Gogo Graham wants to show me something.
The Brooklyn-based designer,
who was born in California and grew up in Texas, closes the door to her studio, the merciful cross-breeze blowing through her apartment on that sweaty day be damned. There, hanging on the back of the door, rests a ribbed, white, cotton-polyester top with creamy silk ribbons laced up the back. There’s a zipper on the left shoulder, zipped up to the collar. I ask if the zipper’s there so that the garment can be worn off the shoulder. “You don’t need to unzip it to be off the shoulder,” says Graham, “but Cecilia can if she wants.”
It’s a one-of-a-kind piece for Cecilia Gentili, the actress and beloved leader within New York City’s trans and sex worker communities whom Pose fans might know better as Miss Orlando, the show’s resident silicone enthusiast and body disposal aficionado. In two days, Gentili will perform The Knife Cuts Both Ways, her one-woman show about becoming New York’s “Downtown transsexual sweetheart” after leaving Argentina to seek asylum in the United States. She’ll be performing for a sold-out crowd.
“She deserves every ounce of recognition she can get,” Graham says of the star.
Graham has been making ethereal, feminine couture for trans women for more than half a decade, creating garments for women in her community in a very literal sense. While that effort exists most plainly in private commissions, like her work for Gentili, it extends to all areas of her business.
When Graham goes to design a runway collection, she begins with the casting — reaching out to people she knows to see if they’d like to walk for her. She then pores over clothing and other materials she’s found in the bins at Goodwill or gathered from friends as the pieces take shape in her mind.
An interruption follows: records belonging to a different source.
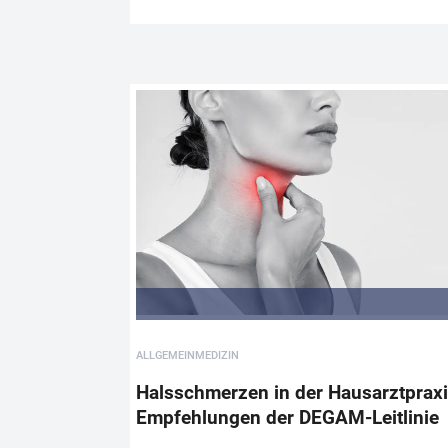
ALLGEMEINMEDIZIN
Halsschmerzen in der Hausarztpraxi
Empfehlungen der DEGAM-Leitlinie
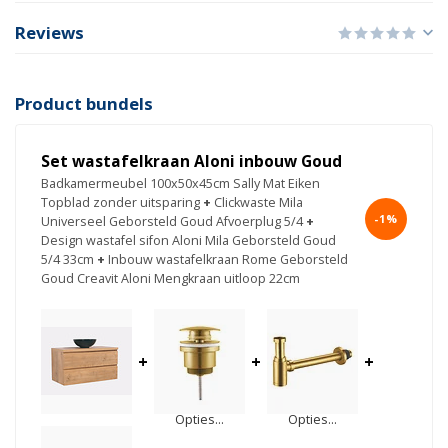
Reviews
Product bundels
Set wastafelkraan Aloni inbouw Goud
Badkamermeubel 100x50x45cm Sally Mat Eiken
Topblad zonder uitsparing
+
Clickwaste Mila
-1%
Universeel Geborsteld Goud Afvoerplug 5/4
+
Design wastafel sifon Aloni Mila Geborsteld Goud
5/4 33cm
+
Inbouw wastafelkraan Rome Geborsteld
Goud Creavit Aloni Mengkraan uitloop 22cm
+
+
+
Opties...
Opties...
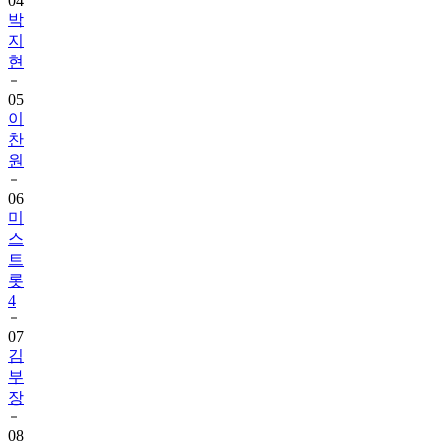
04
박
지
현
05
이
찬
원
06
미
스
트
롯
4
07
김
부
장
08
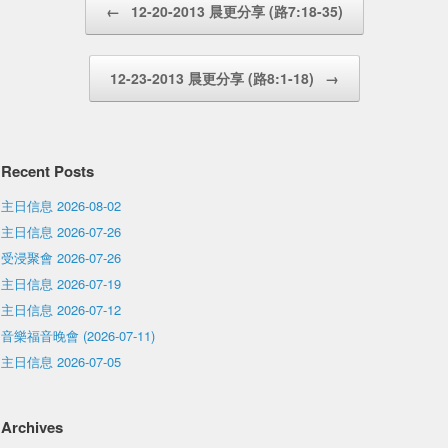
←
12-20-2013 晨更分享 (路7:18-35)
12-23-2013 晨更分享 (路8:1-18)
→
Recent Posts
主日信息 2026-08-02
主日信息 2026-07-26
受浸聚會 2026-07-26
主日信息 2026-07-19
主日信息 2026-07-12
音樂福音晚會 (2026-07-11)
主日信息 2026-07-05
Archives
While she has ideas going into the process, the resulting collection — be it veiled interpretations of traditional bridal gowns, or blood-spattered sportswear inspired by the violence trans femmes risk every day — will depend as much on the models she casts as it will on the materials. Each look is made with a model in mind, in a sense custom for them. But Graham’s is a sustainable design process, transforming discarded, low-cost materials into something new and, at the risk of sounding like a disgusting capitalist, of greater value.
Sustainability is a very buzzy word in fashion right now, with major brands like Gucci and Chanel signing French President Emmanuel Macron’s so-called “Fashion Pact” to make the industry more sustainable. Even Zara has announced new sustainability goals, despite how thoroughly unsustainable its fast-fashion business model is to its core. But for Graham, sustainability isn’t so much a trend as it is a matter of ethics, not to mention economics.
“Journalists didn’t really ask me about sustainability until the past year or two, even though I’ve been designing this way from the start,” she tells me. “I can’t afford to do it another way, but I also feel obligated to do it this way. The fashion industry creates so much pollution and waste. I don’t need to be contributing to that.” So her upcycled wares, refashioning discarded garments into newfangled creations for women who, often times, are not the ones who were intended to wear the pieces in the first place, are almost the definition of sustainable.
The designer is similarly unmoved by the idea that she might be doing something radical or relevant by making couture for women of all different shapes and sizes — something that pretty much all of the major houses, even with all of their resources, are loathe to do on a massive scale. “It would be silly for me to be like, ‘I’m making this stuff for people in my community to wear,’ but then have it only fit a couple of people,” she says. “We’re all different. It doesn’t make sense to me not to make my clothes fit different shapes and sizes.”
Casting trans models, as Graham has done for every single one of her collections since 2015, is similarly in vogue, though usually in the service of “augmenting a brand’s consumer base,” as Alex Verman wrote in a recent piece on the fashion industry’s embrace of nonbinary aesthetics for Xtra. Marco Marco, for example, got a lot of positive press for the designer’s “groundbreaking” all-trans runway at New York Fashion Week in 2018, despite the fact that Graham had been presenting all-trans runways for years before that to significantly less fanfare.
These kinds of representational milestones don’t seem to rouse Graham as much as they might Marco Marco. Her wants are so much greater. She’d rather a new economic system, one that doesn’t require mass precarity to function: “Unless things change drastically with our current economic structure, the fashion industry can’t improve.” But if trans visibility under capitalism is all we’re going to get at the moment, Graham just asks that trans women of color get paid — in dollars, not exposure.
“Pay these girls,” she says. “Pay the girls. That’s it.”